Die Möglichkeit der Eigenbedarfskündigung ist Ausdruck der von Art. 14 Abs. 1 Grundgesetz geschützten Eigentumsfreiheit. Der Vermieter soll seine Wohnung im Bedarfsfalle für sich oder privilegierte Angehörige nutzen können. Nach der Rechtsprechung von Bundesverfassungsgericht und Bundesgerichtshof (BGH) haben die Instanzgerichte, die im Streitfall über die Rechtmäßigkeit einer Eigenbedarfskündigung zu entscheiden haben, grundsätzlich zu respektieren, dass der Vermieter sich entscheidet, die bisher vermietete Wohnung nunmehr anderweitig, nämlich für sich oder seine Angehörigen, zu nutzen. Welchen Wohnbedarf der Vermieter dabei für angemessen hält, steht dabei grundsätzlich in freiem Ermessen des Vermieters – selbst wenn im Einzelfall das Gericht eine andere Vorstellung von angemessenem Wohnen haben sollte.

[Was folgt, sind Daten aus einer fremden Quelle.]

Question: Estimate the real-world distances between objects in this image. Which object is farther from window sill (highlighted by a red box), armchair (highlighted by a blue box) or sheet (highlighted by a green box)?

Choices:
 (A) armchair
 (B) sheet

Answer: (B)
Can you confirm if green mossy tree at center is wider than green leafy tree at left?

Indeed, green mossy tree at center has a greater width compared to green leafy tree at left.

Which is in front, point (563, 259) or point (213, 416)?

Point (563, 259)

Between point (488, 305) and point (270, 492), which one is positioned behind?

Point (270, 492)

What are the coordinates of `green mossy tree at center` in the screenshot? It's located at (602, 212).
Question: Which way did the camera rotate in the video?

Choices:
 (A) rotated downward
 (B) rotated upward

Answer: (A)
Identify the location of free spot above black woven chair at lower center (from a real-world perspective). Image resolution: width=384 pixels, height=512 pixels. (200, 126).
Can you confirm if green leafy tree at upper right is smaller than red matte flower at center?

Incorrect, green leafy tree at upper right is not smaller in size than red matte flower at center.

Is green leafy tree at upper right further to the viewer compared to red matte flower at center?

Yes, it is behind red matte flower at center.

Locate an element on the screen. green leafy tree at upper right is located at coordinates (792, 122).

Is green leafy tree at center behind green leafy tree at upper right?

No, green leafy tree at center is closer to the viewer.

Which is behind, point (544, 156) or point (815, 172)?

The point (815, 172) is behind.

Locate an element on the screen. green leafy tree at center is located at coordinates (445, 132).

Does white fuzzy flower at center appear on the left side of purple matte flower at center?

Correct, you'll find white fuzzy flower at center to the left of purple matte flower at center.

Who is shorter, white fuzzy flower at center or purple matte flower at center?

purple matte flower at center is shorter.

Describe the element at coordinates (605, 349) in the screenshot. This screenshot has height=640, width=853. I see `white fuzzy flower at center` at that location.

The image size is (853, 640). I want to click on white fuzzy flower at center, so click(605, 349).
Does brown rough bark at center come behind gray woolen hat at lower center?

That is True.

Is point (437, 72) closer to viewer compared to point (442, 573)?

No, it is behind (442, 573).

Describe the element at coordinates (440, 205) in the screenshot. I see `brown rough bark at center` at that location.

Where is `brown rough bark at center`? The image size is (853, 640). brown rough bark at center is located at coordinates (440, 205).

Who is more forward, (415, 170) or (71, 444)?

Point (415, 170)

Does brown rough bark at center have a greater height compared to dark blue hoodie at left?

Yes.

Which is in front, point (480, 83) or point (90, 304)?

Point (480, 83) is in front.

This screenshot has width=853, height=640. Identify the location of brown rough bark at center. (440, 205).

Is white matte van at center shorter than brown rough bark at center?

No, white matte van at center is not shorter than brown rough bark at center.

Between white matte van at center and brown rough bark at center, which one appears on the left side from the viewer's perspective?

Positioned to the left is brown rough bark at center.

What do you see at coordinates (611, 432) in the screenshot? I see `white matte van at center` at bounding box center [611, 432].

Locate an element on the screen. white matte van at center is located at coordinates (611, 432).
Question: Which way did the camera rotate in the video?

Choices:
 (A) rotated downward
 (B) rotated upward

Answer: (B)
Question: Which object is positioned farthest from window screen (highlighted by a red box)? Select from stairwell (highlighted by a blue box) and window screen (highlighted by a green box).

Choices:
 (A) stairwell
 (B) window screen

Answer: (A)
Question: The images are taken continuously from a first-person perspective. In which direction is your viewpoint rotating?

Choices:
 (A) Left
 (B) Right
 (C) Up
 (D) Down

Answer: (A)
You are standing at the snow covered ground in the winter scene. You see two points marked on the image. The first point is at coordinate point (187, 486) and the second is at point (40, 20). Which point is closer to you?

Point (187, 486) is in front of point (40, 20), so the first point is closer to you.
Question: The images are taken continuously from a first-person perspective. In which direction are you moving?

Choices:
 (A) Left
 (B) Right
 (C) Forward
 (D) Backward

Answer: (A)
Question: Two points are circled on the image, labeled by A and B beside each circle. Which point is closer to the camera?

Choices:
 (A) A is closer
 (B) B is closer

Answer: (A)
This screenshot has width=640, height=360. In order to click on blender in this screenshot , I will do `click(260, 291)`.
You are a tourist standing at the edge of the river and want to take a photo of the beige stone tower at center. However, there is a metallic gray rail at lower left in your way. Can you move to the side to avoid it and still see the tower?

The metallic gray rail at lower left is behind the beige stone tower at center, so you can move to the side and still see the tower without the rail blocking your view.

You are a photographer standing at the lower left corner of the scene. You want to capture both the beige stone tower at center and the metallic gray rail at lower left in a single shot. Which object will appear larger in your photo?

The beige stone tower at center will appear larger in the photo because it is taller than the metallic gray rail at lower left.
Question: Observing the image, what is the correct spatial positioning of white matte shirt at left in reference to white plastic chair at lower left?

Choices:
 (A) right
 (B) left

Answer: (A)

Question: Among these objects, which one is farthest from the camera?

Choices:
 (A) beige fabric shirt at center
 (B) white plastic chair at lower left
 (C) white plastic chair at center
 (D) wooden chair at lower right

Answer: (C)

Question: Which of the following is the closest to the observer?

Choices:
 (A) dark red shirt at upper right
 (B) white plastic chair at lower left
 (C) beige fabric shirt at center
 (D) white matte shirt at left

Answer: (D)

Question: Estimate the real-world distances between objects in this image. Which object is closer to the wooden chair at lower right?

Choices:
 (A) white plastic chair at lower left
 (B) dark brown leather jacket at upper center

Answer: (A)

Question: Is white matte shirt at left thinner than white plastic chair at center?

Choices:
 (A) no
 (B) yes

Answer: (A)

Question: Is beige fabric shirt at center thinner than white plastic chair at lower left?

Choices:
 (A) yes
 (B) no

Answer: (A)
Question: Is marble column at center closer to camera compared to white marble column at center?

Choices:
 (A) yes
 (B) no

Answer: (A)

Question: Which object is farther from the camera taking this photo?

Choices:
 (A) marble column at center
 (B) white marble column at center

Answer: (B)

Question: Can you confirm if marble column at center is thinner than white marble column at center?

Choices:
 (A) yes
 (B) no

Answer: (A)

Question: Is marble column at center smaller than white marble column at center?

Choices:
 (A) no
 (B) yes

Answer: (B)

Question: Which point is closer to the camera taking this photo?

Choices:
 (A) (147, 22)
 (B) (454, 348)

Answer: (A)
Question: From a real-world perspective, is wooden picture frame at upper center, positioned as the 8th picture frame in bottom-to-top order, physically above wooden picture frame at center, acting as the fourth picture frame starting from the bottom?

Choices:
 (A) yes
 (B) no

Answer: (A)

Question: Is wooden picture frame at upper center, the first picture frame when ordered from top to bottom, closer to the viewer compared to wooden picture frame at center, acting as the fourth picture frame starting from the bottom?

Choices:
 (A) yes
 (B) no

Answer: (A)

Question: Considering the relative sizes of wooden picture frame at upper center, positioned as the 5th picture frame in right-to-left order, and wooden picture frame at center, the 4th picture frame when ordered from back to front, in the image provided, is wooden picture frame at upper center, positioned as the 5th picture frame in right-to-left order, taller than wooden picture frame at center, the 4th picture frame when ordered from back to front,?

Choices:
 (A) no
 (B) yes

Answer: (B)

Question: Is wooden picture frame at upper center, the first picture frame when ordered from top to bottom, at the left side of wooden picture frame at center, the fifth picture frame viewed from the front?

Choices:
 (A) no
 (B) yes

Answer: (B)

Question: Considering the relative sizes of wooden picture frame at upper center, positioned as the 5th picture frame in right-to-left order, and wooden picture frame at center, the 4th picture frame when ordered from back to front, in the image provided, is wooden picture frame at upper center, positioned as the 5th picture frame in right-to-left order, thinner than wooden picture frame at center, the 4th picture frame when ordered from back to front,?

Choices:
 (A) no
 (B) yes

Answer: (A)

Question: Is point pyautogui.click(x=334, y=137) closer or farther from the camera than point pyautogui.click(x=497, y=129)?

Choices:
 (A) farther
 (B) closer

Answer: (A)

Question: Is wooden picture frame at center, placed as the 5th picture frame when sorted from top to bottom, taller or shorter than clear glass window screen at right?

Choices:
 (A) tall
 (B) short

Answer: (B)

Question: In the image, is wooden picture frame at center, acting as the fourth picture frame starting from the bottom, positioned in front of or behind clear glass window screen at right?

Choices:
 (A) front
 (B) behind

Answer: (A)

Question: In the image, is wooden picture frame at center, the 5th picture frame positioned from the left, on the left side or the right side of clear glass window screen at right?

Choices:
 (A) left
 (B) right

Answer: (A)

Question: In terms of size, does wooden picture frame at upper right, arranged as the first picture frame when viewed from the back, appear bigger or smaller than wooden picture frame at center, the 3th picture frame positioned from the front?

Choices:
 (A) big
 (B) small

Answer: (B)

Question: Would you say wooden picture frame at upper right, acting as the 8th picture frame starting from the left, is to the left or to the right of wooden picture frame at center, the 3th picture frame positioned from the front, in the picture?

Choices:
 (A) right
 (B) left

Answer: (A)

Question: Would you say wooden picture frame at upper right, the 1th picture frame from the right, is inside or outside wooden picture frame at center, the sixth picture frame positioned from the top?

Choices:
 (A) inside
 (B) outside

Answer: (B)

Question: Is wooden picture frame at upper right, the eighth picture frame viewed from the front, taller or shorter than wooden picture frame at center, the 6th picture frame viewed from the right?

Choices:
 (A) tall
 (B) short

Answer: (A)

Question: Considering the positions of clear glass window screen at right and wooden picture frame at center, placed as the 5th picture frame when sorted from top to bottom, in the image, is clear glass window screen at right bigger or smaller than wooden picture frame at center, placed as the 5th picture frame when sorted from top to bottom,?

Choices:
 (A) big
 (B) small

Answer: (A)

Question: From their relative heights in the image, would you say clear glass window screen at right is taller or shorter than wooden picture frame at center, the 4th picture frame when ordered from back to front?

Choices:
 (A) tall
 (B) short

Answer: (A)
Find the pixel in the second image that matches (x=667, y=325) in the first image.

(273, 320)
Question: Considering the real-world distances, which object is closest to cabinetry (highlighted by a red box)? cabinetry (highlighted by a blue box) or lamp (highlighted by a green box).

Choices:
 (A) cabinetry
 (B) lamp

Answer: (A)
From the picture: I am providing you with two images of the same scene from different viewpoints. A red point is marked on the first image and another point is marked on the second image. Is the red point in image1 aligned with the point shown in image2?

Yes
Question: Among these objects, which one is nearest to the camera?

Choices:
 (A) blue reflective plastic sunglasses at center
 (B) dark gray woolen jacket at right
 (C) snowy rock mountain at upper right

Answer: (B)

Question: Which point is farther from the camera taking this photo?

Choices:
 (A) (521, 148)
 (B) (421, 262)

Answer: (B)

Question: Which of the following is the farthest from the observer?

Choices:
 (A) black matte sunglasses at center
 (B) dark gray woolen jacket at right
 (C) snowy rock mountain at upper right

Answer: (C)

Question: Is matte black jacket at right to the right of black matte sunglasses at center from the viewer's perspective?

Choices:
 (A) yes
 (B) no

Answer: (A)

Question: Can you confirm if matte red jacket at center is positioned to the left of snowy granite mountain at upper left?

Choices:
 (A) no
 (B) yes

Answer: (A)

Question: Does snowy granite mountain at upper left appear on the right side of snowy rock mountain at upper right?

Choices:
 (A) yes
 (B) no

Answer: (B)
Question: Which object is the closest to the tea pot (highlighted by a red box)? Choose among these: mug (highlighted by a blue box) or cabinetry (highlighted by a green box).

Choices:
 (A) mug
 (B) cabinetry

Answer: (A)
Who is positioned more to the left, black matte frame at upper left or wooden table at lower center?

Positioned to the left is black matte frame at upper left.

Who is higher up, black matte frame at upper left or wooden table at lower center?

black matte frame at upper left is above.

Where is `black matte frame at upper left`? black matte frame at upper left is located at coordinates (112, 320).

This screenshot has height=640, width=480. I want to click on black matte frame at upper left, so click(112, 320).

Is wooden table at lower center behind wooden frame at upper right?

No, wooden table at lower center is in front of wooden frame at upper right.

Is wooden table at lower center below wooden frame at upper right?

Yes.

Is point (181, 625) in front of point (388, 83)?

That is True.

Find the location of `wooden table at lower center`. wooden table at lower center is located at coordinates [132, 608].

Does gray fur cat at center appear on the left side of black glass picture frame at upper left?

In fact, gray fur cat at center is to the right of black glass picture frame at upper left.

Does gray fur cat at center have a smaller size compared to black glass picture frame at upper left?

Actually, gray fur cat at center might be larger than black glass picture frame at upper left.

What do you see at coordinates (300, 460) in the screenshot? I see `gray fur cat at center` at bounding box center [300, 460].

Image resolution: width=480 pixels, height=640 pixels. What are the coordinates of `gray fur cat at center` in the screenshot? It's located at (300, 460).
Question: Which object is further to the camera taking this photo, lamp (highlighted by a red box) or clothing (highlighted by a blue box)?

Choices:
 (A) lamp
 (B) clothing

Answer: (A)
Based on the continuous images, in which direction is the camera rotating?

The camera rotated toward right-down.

Zu beachten sind jedoch auch die berechtigten Belange des Mieters, die dem Erlangungswunsch des Vermieters ggf. Grenzen setzen können. So haben die Gerichte zu prüfen, ob der angemeldete Eigenbedarf des Vermieters von vernünftigen und nachvollziehbaren Gründen getragen ist, der Eigennutzungswunsch ernsthaft verfolgt wird oder missbräuchlich ist. Dies kann beispielsweise der Fall sein, wenn dem Vermieter eine andere eigene und freie Wohnung zur Verfügung steht, die den Eigenbedarf ebenfalls adäquat befriedigen kann.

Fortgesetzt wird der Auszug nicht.